79 Therefore, the case was decided on the basis that the separate power under s 501(3) was being exercised. Once that conclusion was reached, the case did not turn on whether the power under s 501(2) could be exercised from time to time. Rares J found that the prior exercise of the power under s 501(2) could not fetter the exercise of the different power under s 501(3) because the powers are independent and can operate in different factual scenarios: at [59].
80 At [57], Rares J held as follows concerning the effect of a change in circumstances:
I am of opinion, that the Minister was not precluded, in August 2017, from exercising afresh his discretions under each of s 501(2) and (3) in respect of Mr Chetcuti in the circumstances of his case, given the changes that had occurred since the 2012 decision.
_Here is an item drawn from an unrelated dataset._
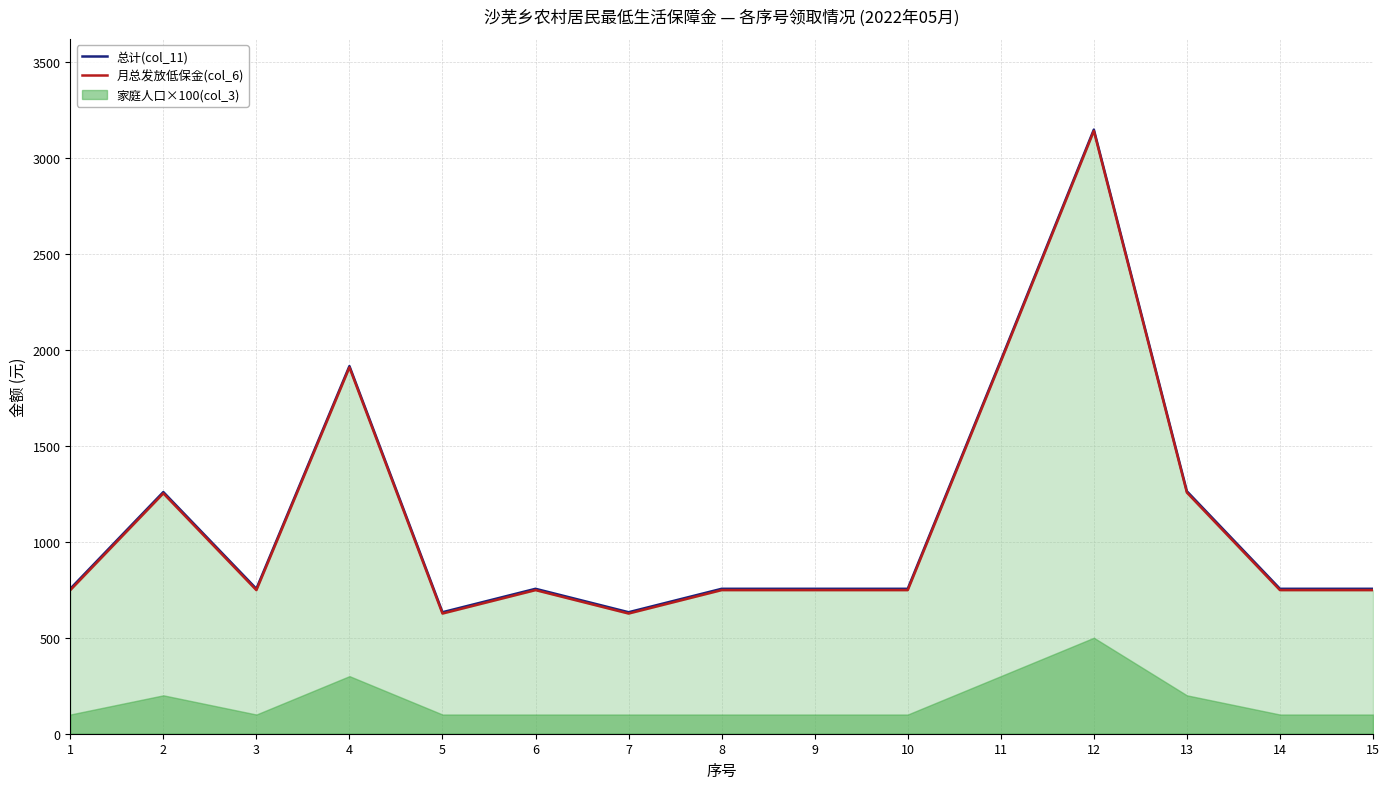

Between 9 and 7, which is larger?

9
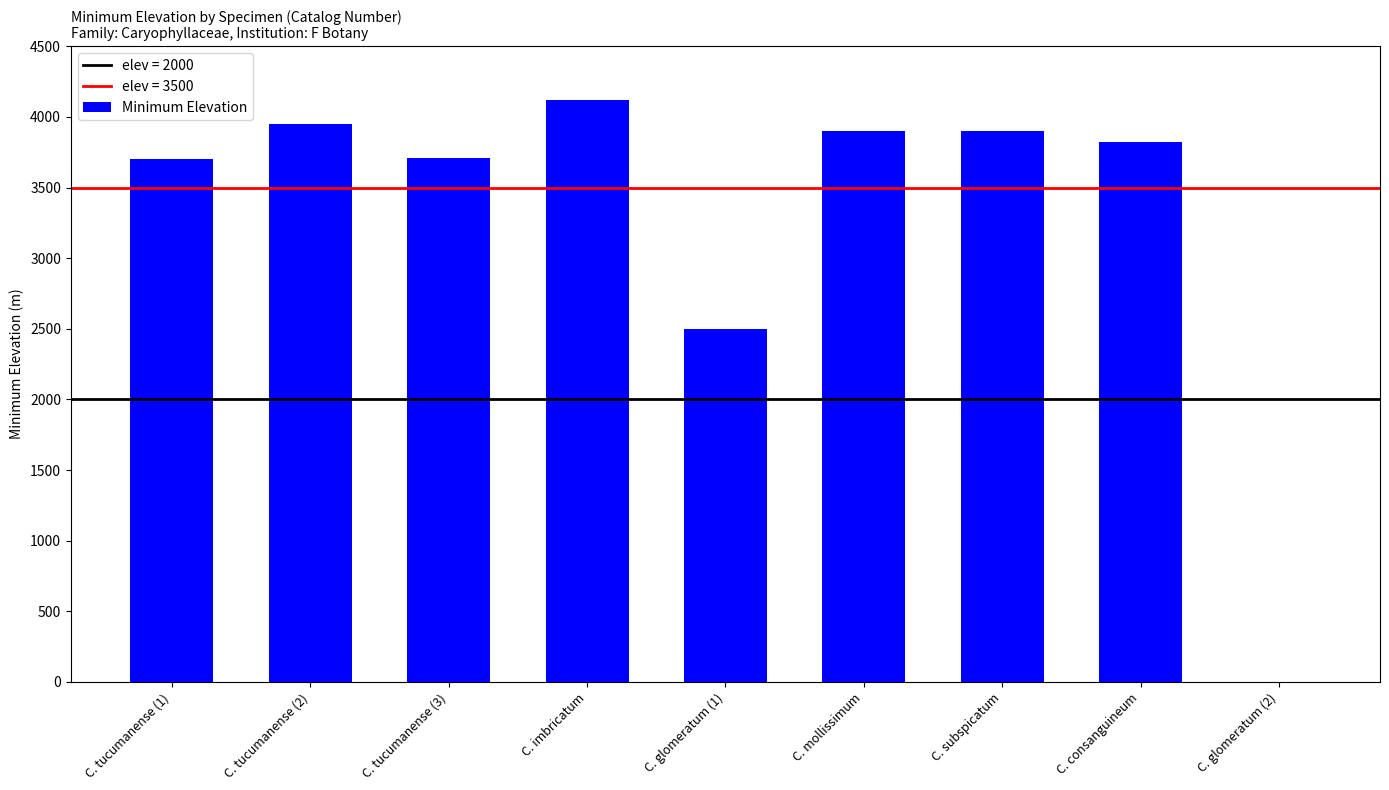

What is the sum of all values?

29600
As Griffiths and Perry JJ held in Parker v Minister for Immigration and Border Protection (2016) 247 FCR 500 at 511 [36]-[38], with whom Mortimer J agreed on this aspect at 516-517 [67], 517-518 [71]-[73], the power to cancel a visa under s 501(2) can be exercised after an earlier decision not to cancel it, under that provision, if a relevant new fact emerges that potentially bears upon the exercise of the power. That was because s 33(1) of the Acts Interpretation Act provided that where an Act conferred a power, the power may be exercised "from time to time as occasion requires", and nothing in the Migration Act expressed a contrary intention.
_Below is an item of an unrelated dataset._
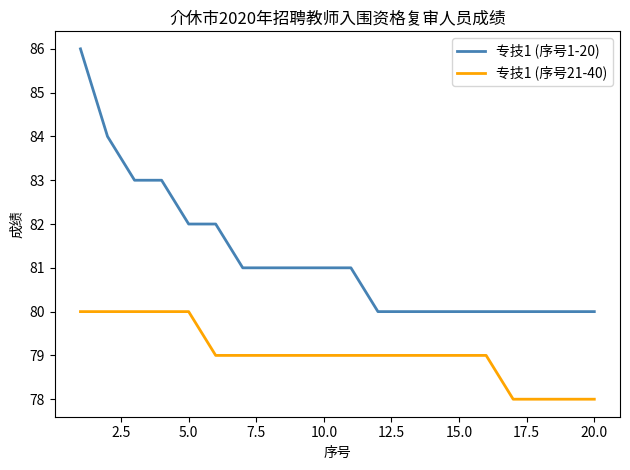

What is the greatest value displayed?

86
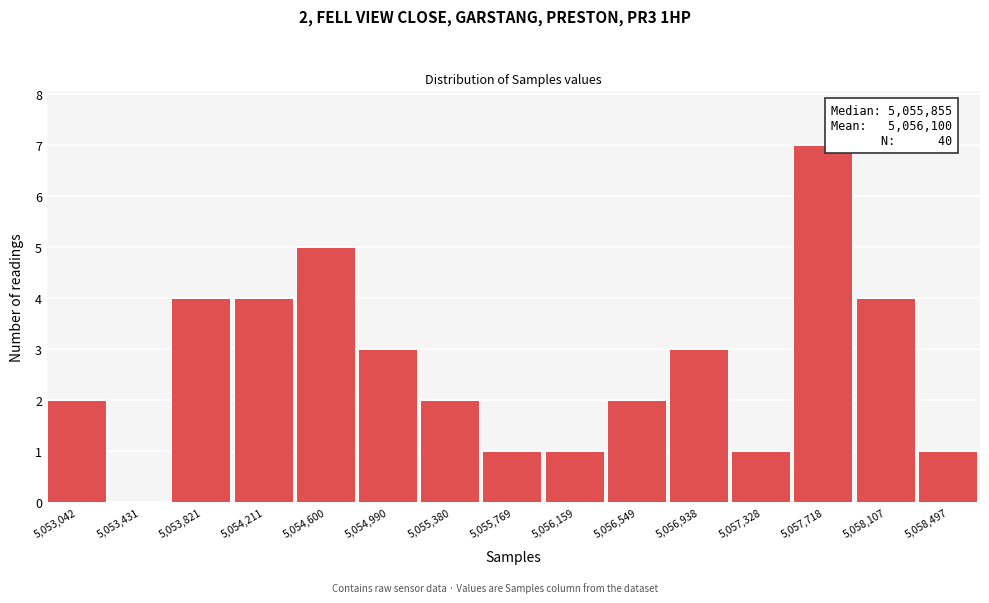

Reading left to right, extract all data points from this chart.

5,053,042=2	5,053,431=0	5,053,821=4	5,054,211=4	5,054,600=5	5,054,990=3	5,055,380=2	5,055,769=1	5,056,159=1	5,056,549=2	5,056,938=3	5,057,328=1	5,057,718=7	5,058,107=4	5,058,497=1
81 Again, the question whether there was any significance in the relevant new fact being a matter that was only relevant to discretion under s 501(2) and not the satisfaction of the conditions (namely, suspicion and satisfaction as to whether the person satisfied the character test) was not addressed.
82 Most recently, in Makasa v Minister for Immigration and Border Protection [2018] FCA 1639, Burley J dealt with an argument that the there was no power in s 501(2) to exercise 'in relation to the same person on the same facts and circumstances': at [50]. The applicant for review accepted that if the Minister had relied upon his more recent offending then the ground of appeal would have merit. His Honour found that the predicate to the argument did not exist because the Minister did rely on the more recent offending and the ground of review was dismissed on that basis: at [51]. Therefore, the point at issue here was also not addressed in that decision.